Monday, July 31, 2017

Jeanne Moreau obit

Jeanne Moreau Dies: Legendary French Actress, Star Of ‘Jules & Jim’ Was 89


She was not on the list.

A leading screen presence for more than 60 years, and a member of the Nouvelle Vague, legendary French actress Jeanne Moreau has died. She passed away overnight at her home in Paris at age 89. The mayor’s office of the city’s 17th arrondissement confirmed the news to Deadline.

The gravelly-voiced, multi-award winner was a fixture of French cinema with roles in such classic films as Louis Malle’s 1958 Ascenseur Pour L’Echafaud (Elevator To The Gallows) and Les Amants (The Lovers), and François Truffaut’s 1962 love triangle Jules And Jim in which she sang the emblematic “Le Tourbillon.” Other collaborations were with such directors as Orson Welles, Joseph Losey, Michelangelo Antonioni, Luis Bunuel, Elia Kazan and Wim Wenders.

Moreau was born in Paris on January 23, 1928 and got her start on the stage. Her first film role was in 1949’s Last Love before the role that changed her career as a criminal lover in Malle’s 1958 noir, Elevator To The Gallows. In the 60s, along with Jules And Jim, she appeared in several international movies including Antonioni’s La Notte; Welles’ The Trial, The Immortal Story and Chimes At Midnight; Losey’s Eva, Tony Richardson’s Mademoiselle and Bunuel’s Diary Of A Chambermaid.
Her father was a French restaurateur and her mother a cabaret dancer from Oldham, England. In a 2001 interview with The Guardian, Moreau said it was her mother’s background that influenced her personality. “People in France could see I was different from the usual actresses of that time. Maybe that’s why I attracted so many Anglo-Saxon directors like Orson Welles and Tony Richardson. In French, one says ‘Ma langue maternelle est le français.’ But I say ‘Ma langue maternelle est l’anglais.’ My feminine side is English.”
In 1974, she appeared with Gérard Depardieu, Miou-Miou and Patrick Dewaere in Bertrand Blier’s sexually explicit and controversial Les Valseuses. With Kazan in 1975, Moreau made The Last Tycoon with Robert De Niro, Tony Curtis, Robert Mitchum, Jack Nicholson and Donald Pleasence. She further reteamed with Losey in the 70s and 80s for Monsieur Klein and The Trout.
In Luc Besson’s 1990 La Femme Nikita, Moreau was a trainer to Anne Parillaud’s assassin. The next year, she appeared in Wenders’ sci-fi drama Until The End Of The World. More recent work included a brief role in 1998 Fox fairy tale Ever After with Drew Barrymore; François Ozon’s 2005 Time To Leave; and Manoel de Oliveira’s Gebo And The Shadow in 2012.

Directing credits include 1979 drama The Adolescent which she co-scripted, and the same year’s Lumière which she also wrote.

In all, Moreau made over 130 films and continued to work into her 80s.

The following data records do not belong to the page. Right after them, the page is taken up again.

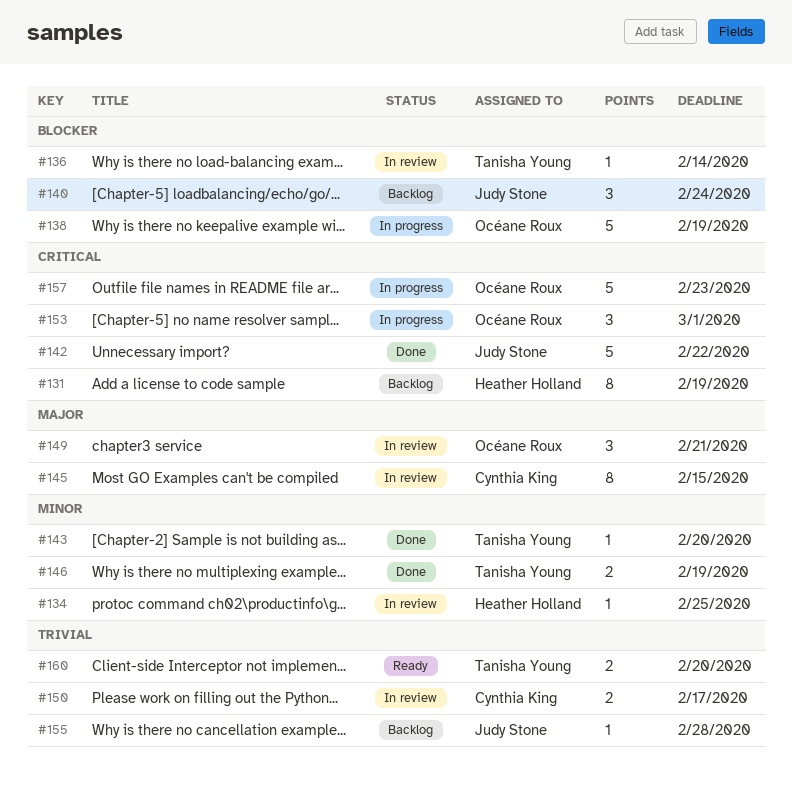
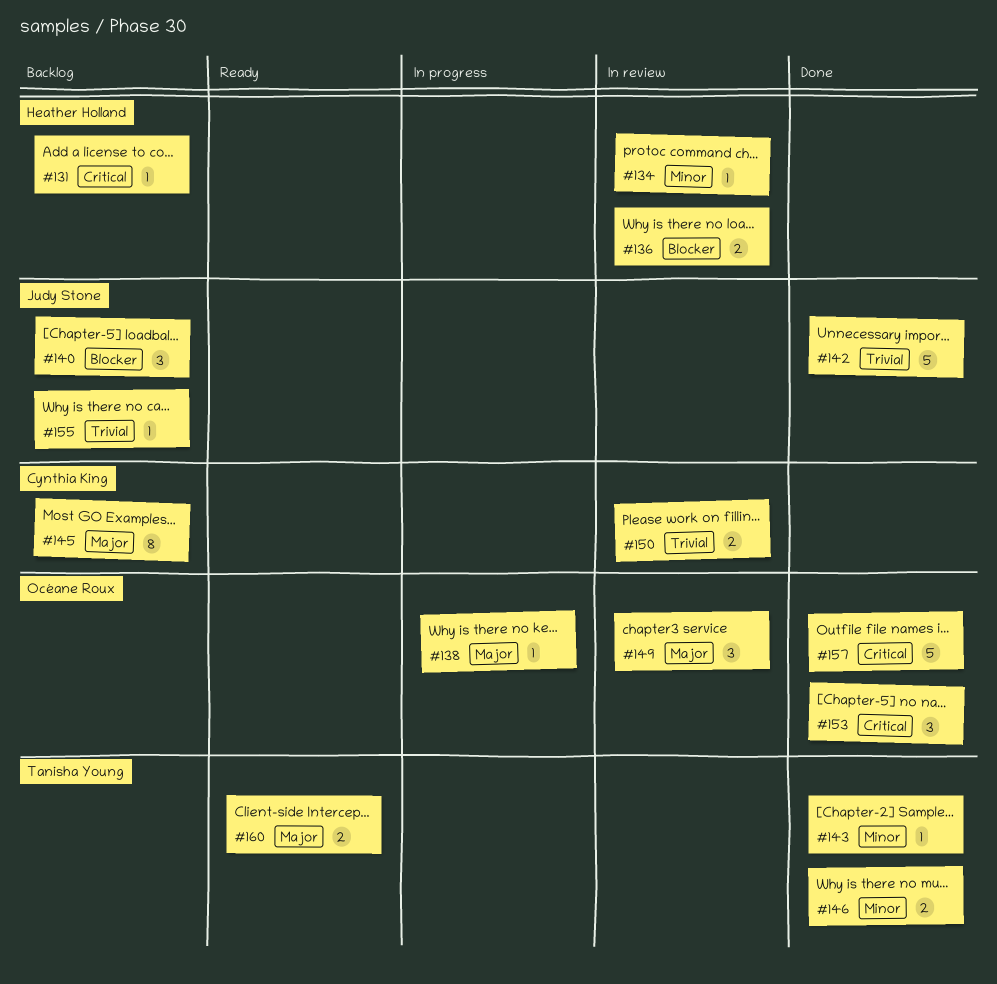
#131, estimate: 8 -> 1
#136, owner: Tanisha Young -> Heather Holland
#136, estimate: 1 -> 2
#138, priority: Blocker -> Major
#138, estimate: 5 -> 1
#142, priority: Critical -> Trivial
#145, status: In review -> Backlog
#153, status: In progress -> Done
#157, status: In progress -> Done
#160, priority: Trivial -> Major

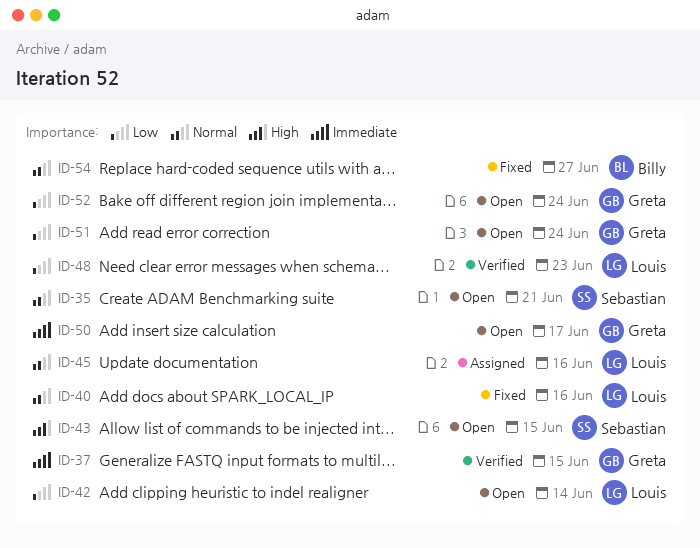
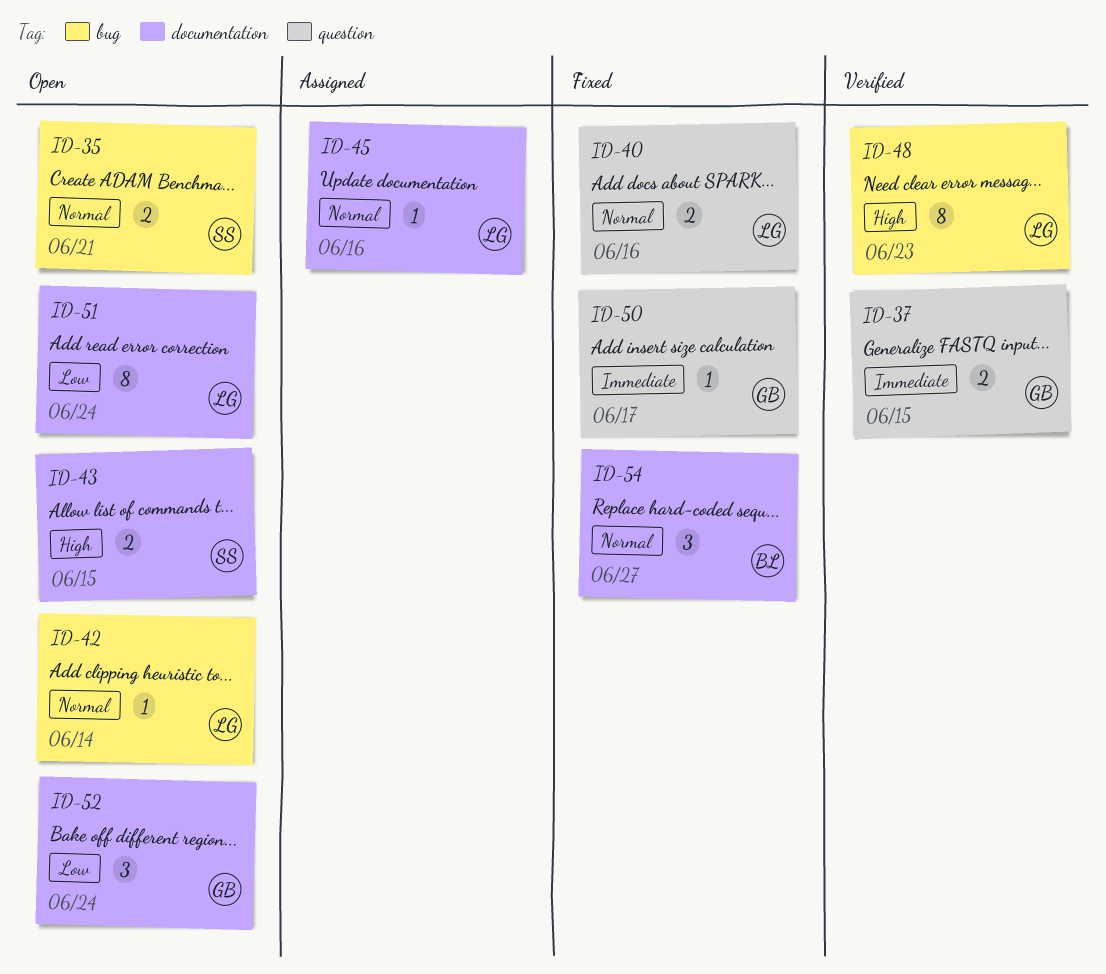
ID-42, priority: Low -> Normal
ID-48, priority: Low -> High
ID-50, status: Open -> Fixed
ID-51, owner: Greta -> Louis

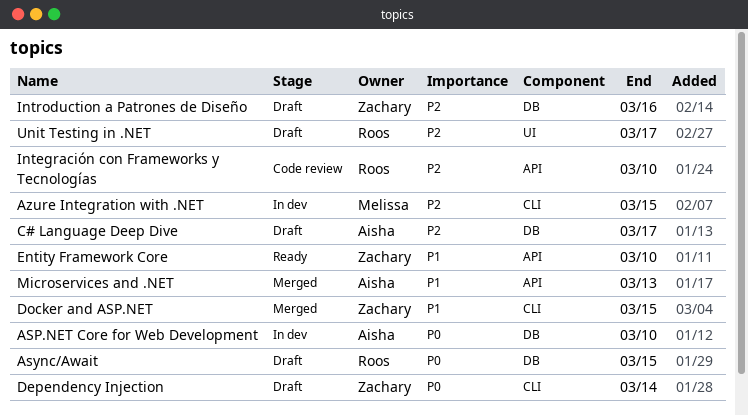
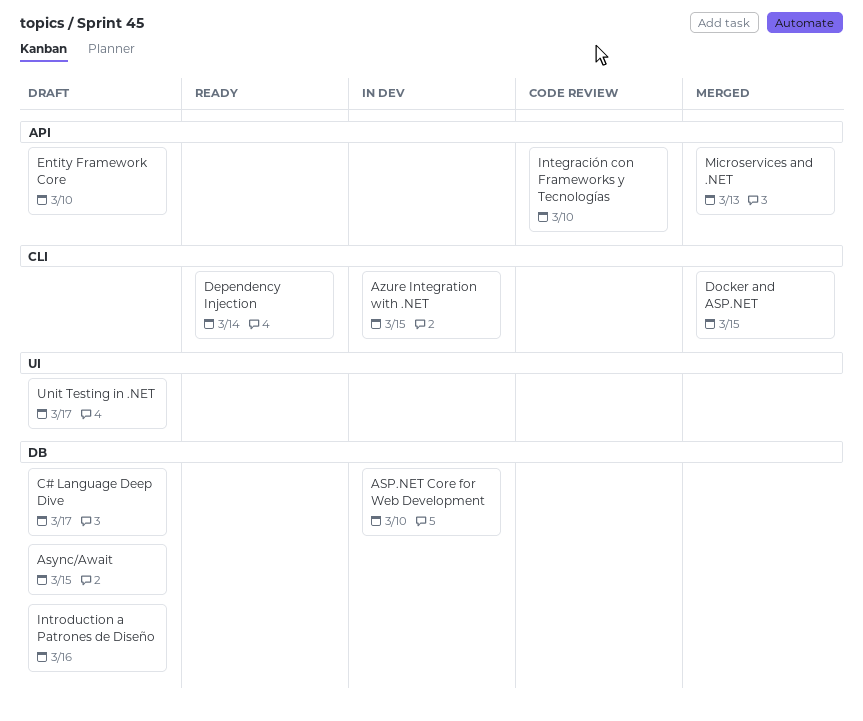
Dependency Injection, status: Draft -> Ready
Entity Framework Core, status: Ready -> Draft

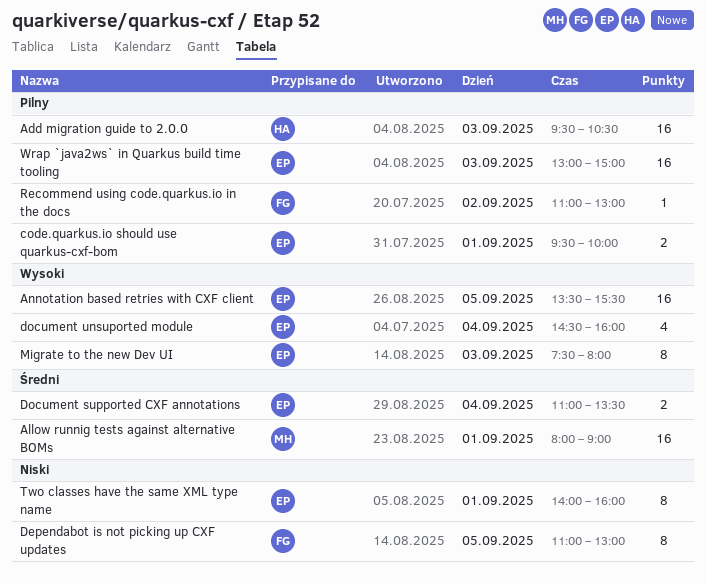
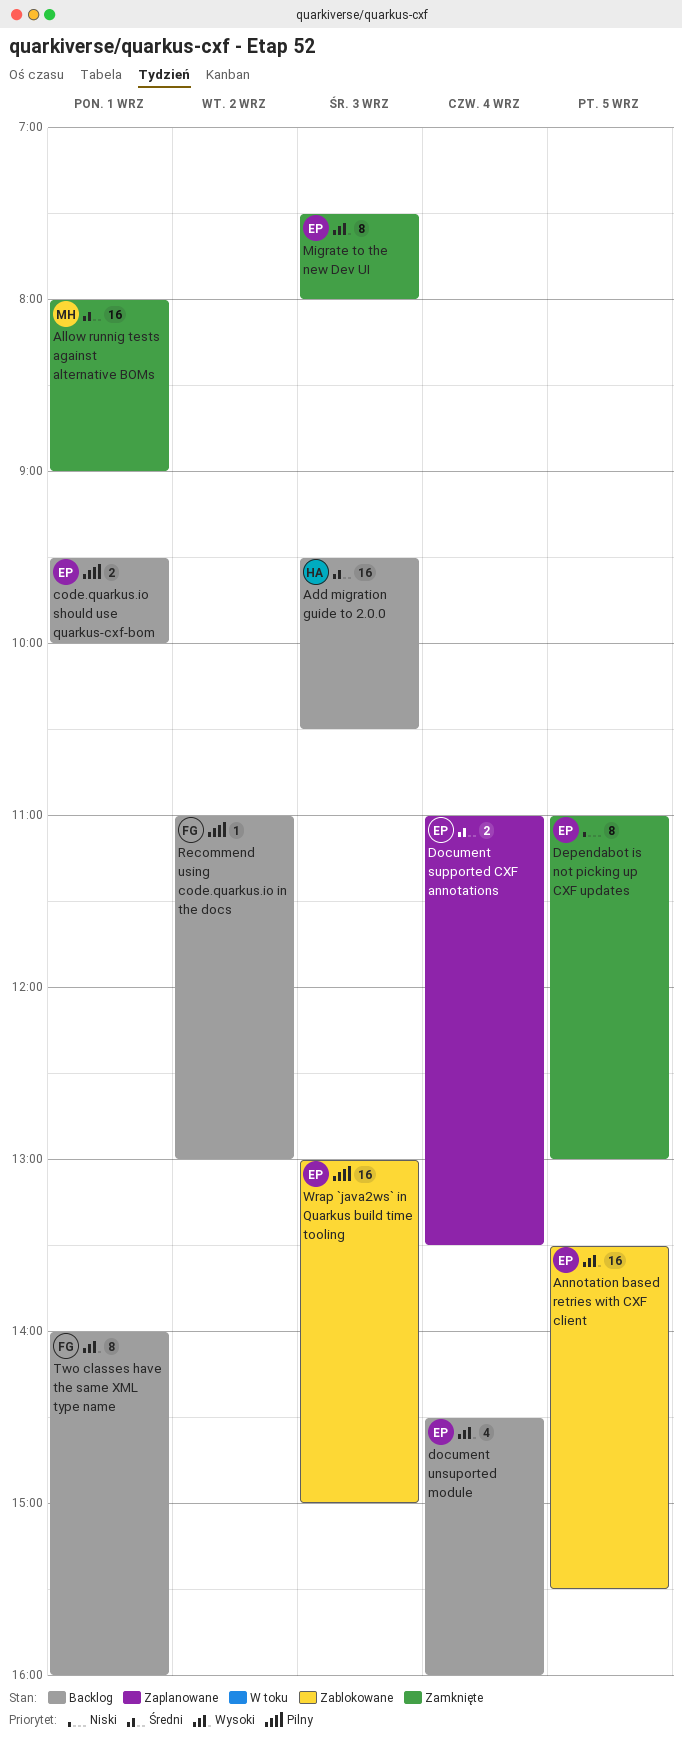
Add migration guide to 2.0.0, priority: Pilny -> Średni
Dependabot is not picking up CXF updates, owner: FG -> EP
Two classes have the same XML type name, owner: EP -> FG
Two classes have the same XML type name, priority: Niski -> Wysoki

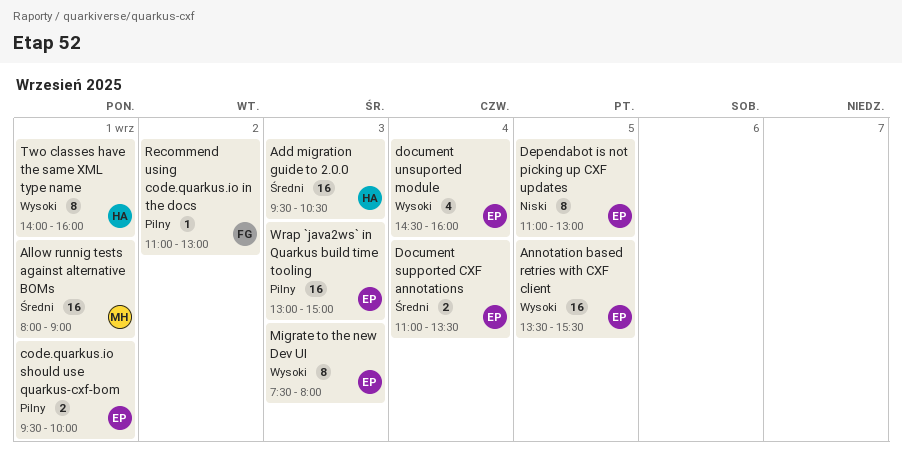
Two classes have the same XML type name, owner: FG -> HA

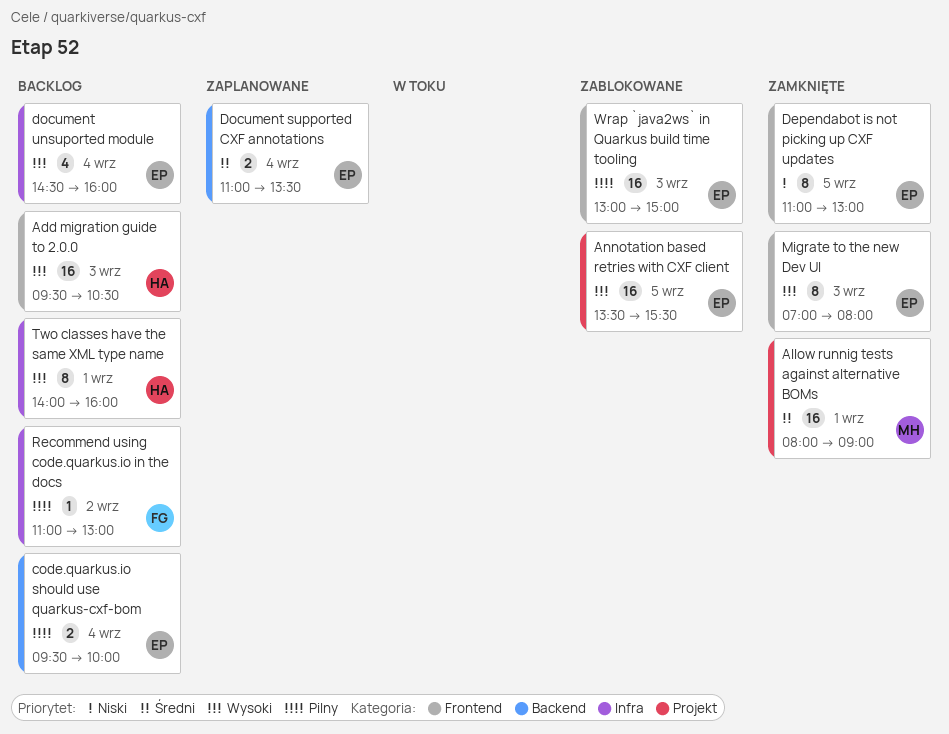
Add migration guide to 2.0.0, priority: Średni -> Wysoki
code.quarkus.io should use quarkus-cxf-bom, day: Sep 1 -> Sep 4
Migrate to the new Dev UI, begins: 07:30 -> 07:00

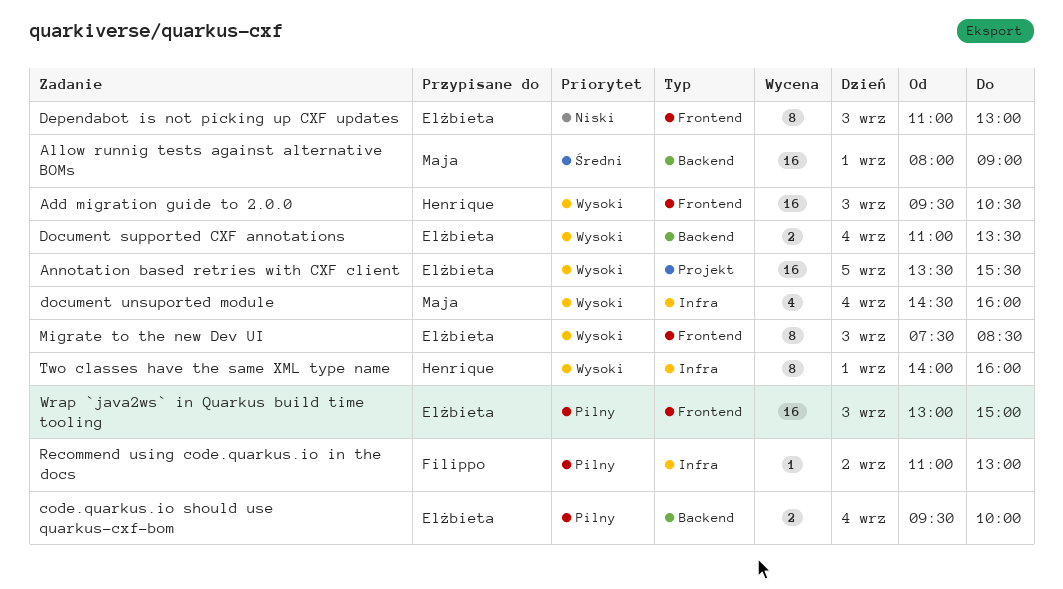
Allow runnig tests against alternative BOMs, label: Projekt -> Backend
Dependabot is not picking up CXF updates, day: Sep 5 -> Sep 3
Document supported CXF annotations, priority: Średni -> Wysoki
document unsuported module, owner: Elżbieta -> Maja
Migrate to the new Dev UI, begins: 07:00 -> 07:30
Migrate to the new Dev UI, ends: 08:00 -> 08:30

Awards she accumulated include a 1958 Best Actress prize at the Venice Film Festival for Les Amants; the 1960 Cannes Best Actress trophy for Peter Brook’s Seven Days… Seven Nights (Moderato Cantabile); a 1967 BAFTA for Malle’s Viva Maria! as Best Foreign Actress; and the Best Actress César for 1991’s The Old Lady Who Walked Into The Sea.

Lifetime Achievement honors have been bestowed by the Césars; the Cannes, Berlin and Venice Film Festivals; and the BAFTAs. In 1998, the Academy of Motion Picture Arts and Sciences paid tribute to her then-50-year-old career.
She is the only woman to have served twice as the president of the Cannes Film Festival jury, in 1975 and 1995, and was a regular at the Riviera event. On a personal note, she was also a sometime regular in my early days in Paris — we belonged to the same video club in the 7th arrondissement and I would run into her renting films. It was, at the time, the only reliable place to get subtitled, rather than dubbed, versions of movies and TV shows and, as testament to just how international a lady she was, she preferred being able to see things in their original versions.
The Elysées Palace released a statement that reads in part:

“There are personalities who alone seem to sum up their art. Jeanne Moreau was one of them. With her disappears an artist who embodied cinema in its complexity, its memory, its exigency.”